## DOCUMENT SECTION
“Women: Court dress included elaborate and intricate styles influenced by Rococo; hoop skirts; panniers; corsets; petticoats; stays; conical torso shape with large hips; “standardized courtly bodies and faces” with little individuality.
French: Elaborate court dress, colorful,decorative, portraiture inside.
English: Simple and practical, inexpensive durable fabrics, outdoor lifestyle, portraiture outside.”
“Men: Coat; waistcoat: breeches; large cuffs; more attention on individual pieces of the suit; wigs for formal occasions; long and powdered hair”
“Throughout the period, men continued to wear the coat, waistcoat and breeches of the previous period. However, changes were seen in both the fabric used as well as the cut of these garments. More attention was paid to individual pieces of the suit, and each element underwent stylistic changes. Under new enthusiasms for outdoor sports and country pursuits, the elaborately embroidered silks and velvets characteristic of “full dress” or formal attire earlier in the century gradually gave way to carefully tailored woollen “undress” garments for all occasions except the most formal. This more casual style reflected the dominating image of “nonchalance.” The goal was to look as fashionable as possible with seemingly little effort. This was to be the new, predominant mindset of fashion.”
Leading into the eighteenth century, new philosophies emerging from the Age of Enlightenment were changing attitudes about childhood (Nunn 98). For example, in his 1693 publication, Some Thoughts Concerning Education, John Locke challenged long-held beliefs about best practices for child-rearing. A slightly later child development theorist was Jean Jacques Rousseau. Locke and Rousseau both put forwards general principles about children’s dress. However, their ideas were not clearly reflected in childrenswear until the second half of the century.
Swaddling was a very long-held European tradition where an infants’ limbs are immobilized in tight cloth wrappings (Callahan). The Victoria and Albert Museum possesses a finely embroidered swaddling band dated circa 1700-1750 (Fig. 1). Its elaborate floral embroidery indicates that this was a fashionable “outer swaddling band” (Victoria and Albert Museum). However, Locke and Rousseau believed that swaddling infants was bad for health and physical strength (Paoletti). While the tradition was continued throughout the first half of the century, the practice did begin to decline in the second half.
Babies were then dressed in “slips” or “long clothes” until they began to crawl (Callahan). These were ensembles with very long, full skirts that extended beyond the feet (Fig. 2) (Nunn 99). Babies also wore tight-fitting caps on their heads. Locke and Rousseau advocated that young children receive more regular hygiene. They also believed that dressing children in many layers of heavy fabrics was bad for their health. For those reasons, linen and cotton fabrics were preferred for babies and very young children because they were lightweight and easily washable (Paoletti).

## SHORT EXERCISE
Can you pick up the passage on eighteenth-century dress and children's clothing right after its final sentence and carry it forward?

## DATASET ROWS
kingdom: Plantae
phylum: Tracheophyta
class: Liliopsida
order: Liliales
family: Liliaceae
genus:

## WRITTEN REPLY
Once a child was becoming mobile, they transitioned into “short clothes” (Callahan). These ensembles ended at the ankles, allowing for greater freedom of movement (Callahan). In the 1750s short clothes still featured a boned or stiffened back-opening bodice, though they were less structured by the 1760s (Callahan).
At this phase, toddlers typically had “leading strings” attached to the back of their bodices (Fig. 3) (Magidson). Leading strings were streamers of fabric used to protect young children from falling or wandering off (“Childhood”).
When boys were deemed mature enough, they underwent a rite of passage known as “breeching” (Reinier). Breeching referred to the first time a boy wore bifurcated breeches or trousers, symbolizing his entrance into manhood. In the first decade of the eighteenth century, boys were typically breeched between the ages of four and seven (Callahan). From that point on, boys during this time followed menswear fashions. Girls did not fully transition into adult dress until their early teens. However, elements of fashionable womenswear were incorporated into their dress as they aged.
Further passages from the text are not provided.